--- BEGIN Provided text ---

In [1]:
import numpy as np
import matplotlib.pyplot as plt

In [2]:
import json
import os
from pathlib import Path

# Path to chunked data - Load at the beginning
chunked_data_path = Path("../../data-ingestion/processed/chunked/hybrid/")

# Load a few chunked documents
def load_chunked_documents(path, max_files=5):
    """Load chunked documents from JSON files"""
    documents = []
    json_files = list(path.glob("*.json"))[:max_files]
    
    for json_file in json_files:
        with open(json_file, 'r') as f:
            chunks = json.load(f)
            for chunk in chunks[:3]:  # Take first 3 chunks from each file
                documents.append({
                    'content': chunk['content'],
                    'metadata': chunk['metadata']
                })
    
    return documents

# Load sample documents at the start
chunked_docs = load_chunked_documents(chunked_data_path, max_files=3)
print(f"Loaded {len(chunked_docs)} chunks from ArXiv papers")
print(f"\ Sample Chunk:")
print(f"   Title: {chunked_docs[0]['metadata']['title']}")
print(f"   Section: {chunked_docs[0]['metadata']['section']}")
print(f"   Content preview: {chunked_docs[0]['content'][:200]}...")

--- END Provided text ---
--- BEGIN Provided material ---

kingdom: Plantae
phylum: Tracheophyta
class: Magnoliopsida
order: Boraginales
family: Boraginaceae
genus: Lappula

--- END Provided material ---

Direction 1 — Summarize the notebook code in two sentences.
Direction 2 — In the notebook code, how many chunks does the loading function take from each JSON file?
Rely on the notebook code alone.

Task response 1 — The notebook code imports several libraries and sets a path to a folder of chunked data, then defines a function that reads JSON files from that folder and keeps the content and metadata of the first three chunks from each file. It calls this function on three files and prints how many chunks were loaded, along with the title, section, and first 200 characters of the first chunk.

Task response 2 — It takes the first three chunks from each file.